Fans of zombie apocalypse will find plenty of what they’re looking for in AMC’s Walking Dead. Executive producer Frank Darabont doesn’t try to rewrite the rules. His flesh-eating ghouls are slow, disgusting, numberless, and prone to trapping characters in almost-inescapable situations. The pilot follows sheriff Rick Grimes (Andrew Lincoln) after he wakes up from a coma in a Georgia hospital, and discovers something has gone seriously wrong with the world. A chance encounter with father and son survivors briskly explains the situation, and Grimes is on his way to Atlanta to find his own wife and son. (He’s trying to reach one of those ‘evacuation centers,’ which anyone who’s seen a zombie movie or two could tell him it’s probably best to stay away from.)
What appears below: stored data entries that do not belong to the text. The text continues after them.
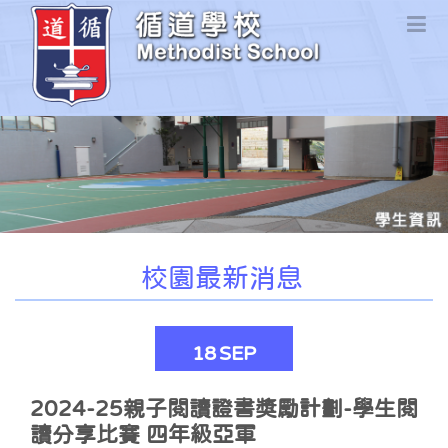
校園最新消息
18
SEP
2024-25親子閱讀證書獎勵計劃-學生閱
讀分享比賽 四年級亞軍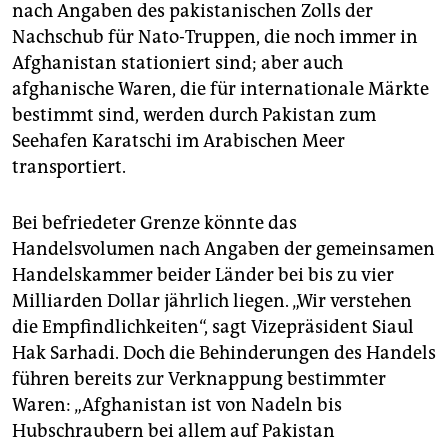
nach Angaben des pakistanischen Zolls der
Nachschub für Nato-Truppen, die noch immer in
Afghanistan stationiert sind; aber auch
afghanische Waren, die für internationale Märkte
bestimmt sind, werden durch Pakistan zum
Seehafen Karatschi im Arabischen Meer
transportiert.
Bei befriedeter Grenze könnte das
Handelsvolumen nach Angaben der gemeinsamen
Handelskammer beider Länder bei bis zu vier
Milliarden Dollar jährlich liegen. „Wir verstehen
die Empfindlichkeiten“, sagt Vizepräsident Siaul
Hak Sarhadi. Doch die Behinderungen des Handels
führen bereits zur Verknappung bestimmter
Waren: „Afghanistan ist von Nadeln bis
Hubschraubern bei allem auf Pakistan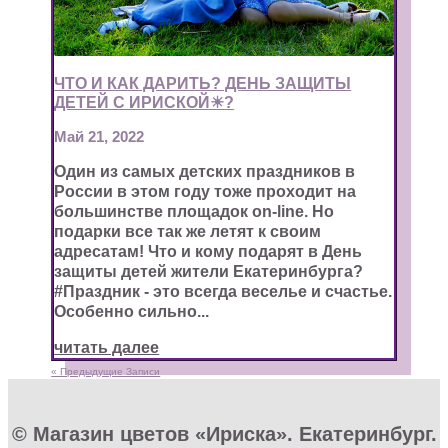
ЧТО И КАК ДАРИТЬ? ДЕНЬ ЗАЩИТЫ
ДЕТЕЙ С ИРИСКОЙ☀?
Май 21, 2022
Один из самых детских праздников в
России в этом году тоже проходит на
большинстве площадок on-line. Но
подарки все так же летят к своим
адресатам! Что и кому подарят в День
защиты детей жители Екатеринбурга?
#Праздник - это всегда веселье и счастье.
Особенно сильно...
читать далее
« Предыдущие Записи
© Магазин цветов «Ириска». Екатеринбург.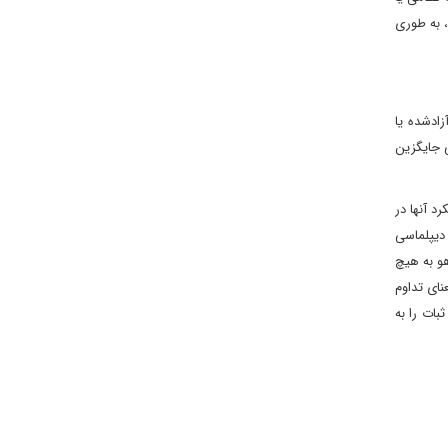
، به طوری
زادشده یا
ی جایگزین
د آنها در
 دیپلماسی
هو به هیچ
نای تداوم
بات را به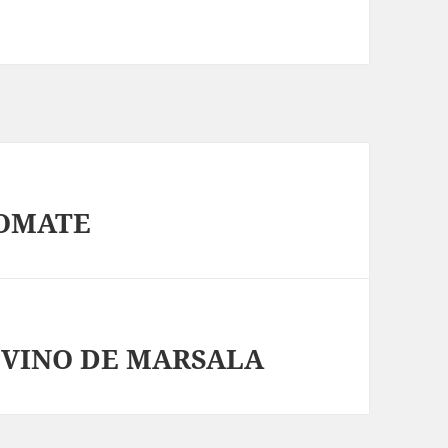
TOMATE
L VINO DE MARSALA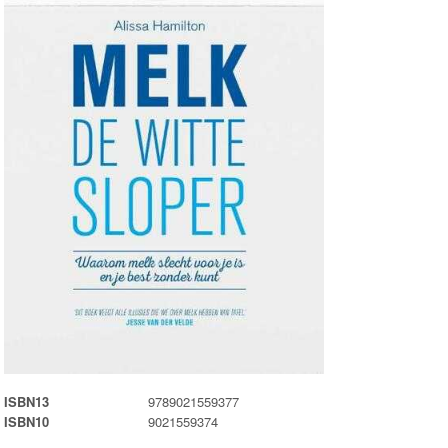
ISBN13
9789021559377
ISBN10
9021559374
Zombies are not everyone’s cup of tea. But those who have a history of absorption as terrified people hack, stab, and shoot these rotting upright corpses to a bloody pulp onscreen will certainly be rewarded for their time. The show does not flinch from scenes of extreme violence and gore, as graphic as anything ever seen on television.
A lot has been made of zombies as metaphors, but one suspects the real draw is escapism. Escapism, you ask? To a world filled with zombies? Yes, but also a world where the audience can indulge a particularly American fantasy of exceptionalism—certainly if anything so catastrophic were to happen, we would be one of the select few to survive, blasting shotgun holes through former bankers and politicians, running roughshod over the devil’s playground.